►
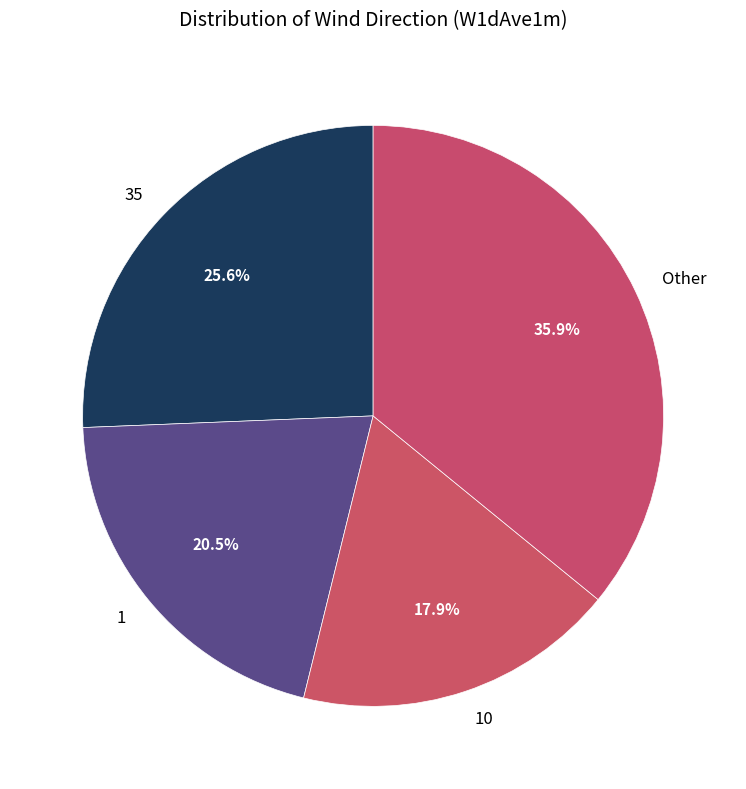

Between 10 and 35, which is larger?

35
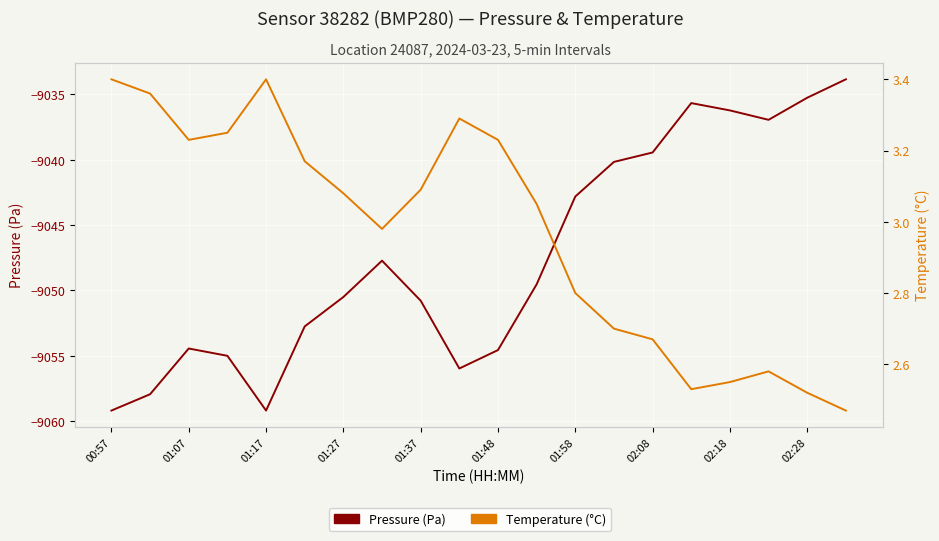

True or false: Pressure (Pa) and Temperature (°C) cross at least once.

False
◄
►
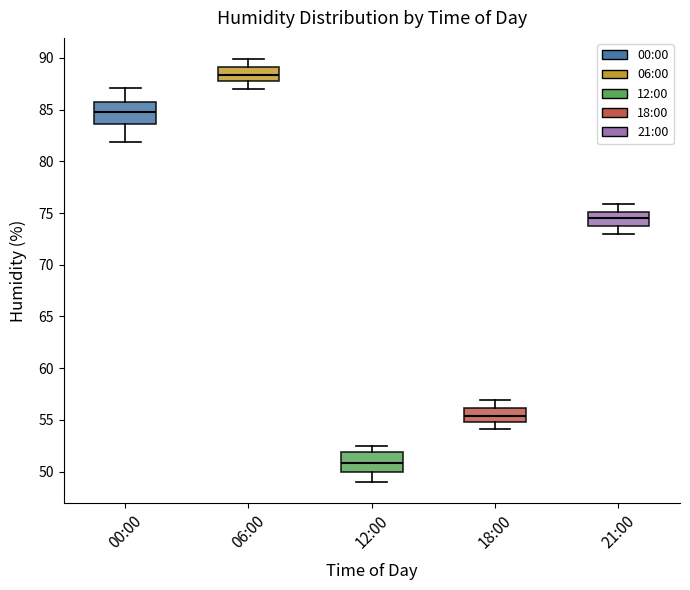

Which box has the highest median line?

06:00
◄
Work to complete:
Please give again the part of the records that opens with the line containing "Between 10 and 35, which is larger?" and closes with the line containing "True or false: Pressure", swapping "larger" for "greater" and leaving everything else unchanged. Leave the pictures out of your answer.

Written reply:
Between 10 and 35, which is greater?

35

True or false: Pressure (Pa) and Temperature (°C) cross at least once.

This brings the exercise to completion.